EXCERPT TO READ.
[Solved] WRT1900ACV1 reboots: kernel 4.9

This are bad news :-/
But yeah PJ4B custom design cpu.
and those fixed are for cortex a9.
No one knows exactly on which design this cpu is based.
Could also be cortex a8. Only marvell knows for sure.

isn't this memory corruption issue in mwlwifi there since the beginning, atleast at seems.
Yes the commit fixed some issue that was introduced lately.
Im also not quite sure if the problem really is the mwlwifi driver, cause other devices doesnt suffer from this issue? Maybe more likely an mwlwifi firmware bug?

Could be many things. even a bad batch of power supplies x)

There is still the gcc patch left to try.

but stock firmware is stable yes?

//edit
i downloaded the source from linksys. (kernel 3.x) ?
In their config is following set:
CONFIG_SHEEVA_ERRATA_ARM_CPU_6124=y
CONFIG_SHEEVA_ERRATA_ARM_CPU_PMU_RESET=y

where is this 6124 errata fix gone in 4.x? is it now combined with 4742?

TO DO.
1. List every CPU design that the router reboot thread names.
2. In the router reboot thread, write out the passage from "Could also be" to "left to try.".

EXTRACTED MATERIAL.
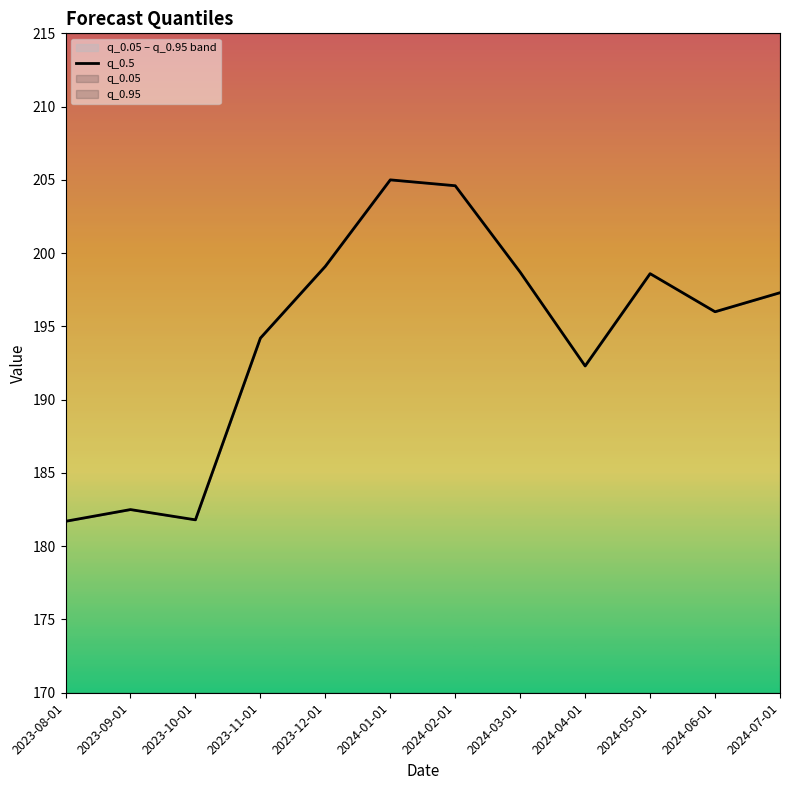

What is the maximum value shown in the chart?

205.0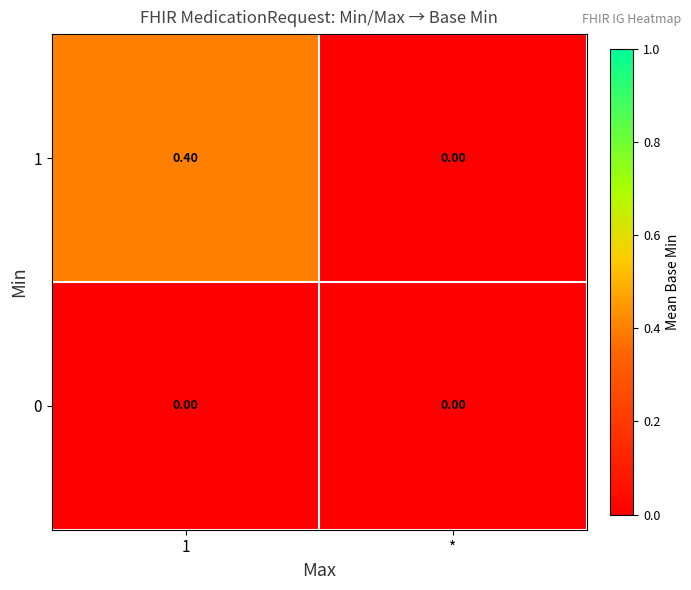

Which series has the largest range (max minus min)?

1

==

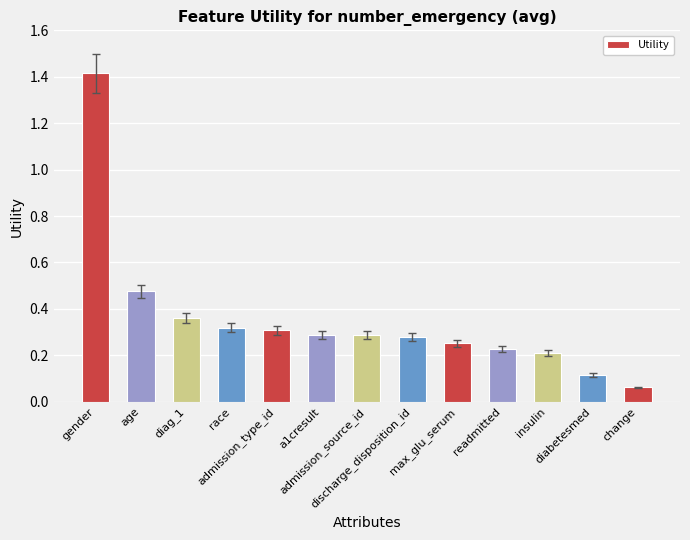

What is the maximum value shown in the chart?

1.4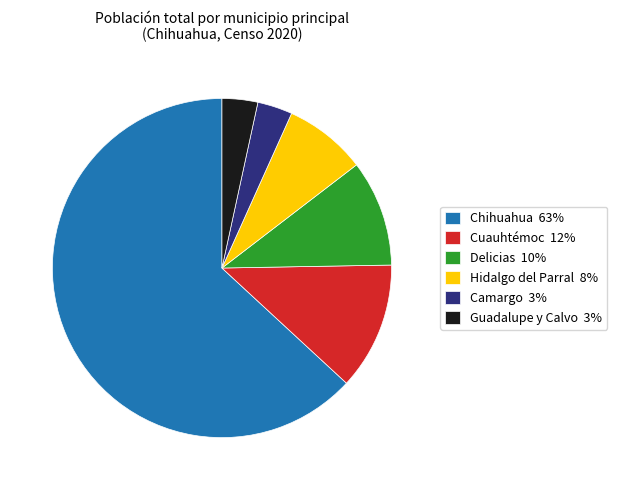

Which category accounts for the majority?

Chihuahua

SOLUTIONS BY TASK.
1. PJ4B, cortex a9, cortex a8

2.
Could also be cortex a8. Only marvell knows for sure.

isn't this memory corruption issue in mwlwifi there since the beginning, atleast at seems.
Yes the commit fixed some issue that was introduced lately.
Im also not quite sure if the problem really is the mwlwifi driver, cause other devices doesnt suffer from this issue? Maybe more likely an mwlwifi firmware bug?

Could be many things. even a bad batch of power supplies x)

There is still the gcc patch left to try.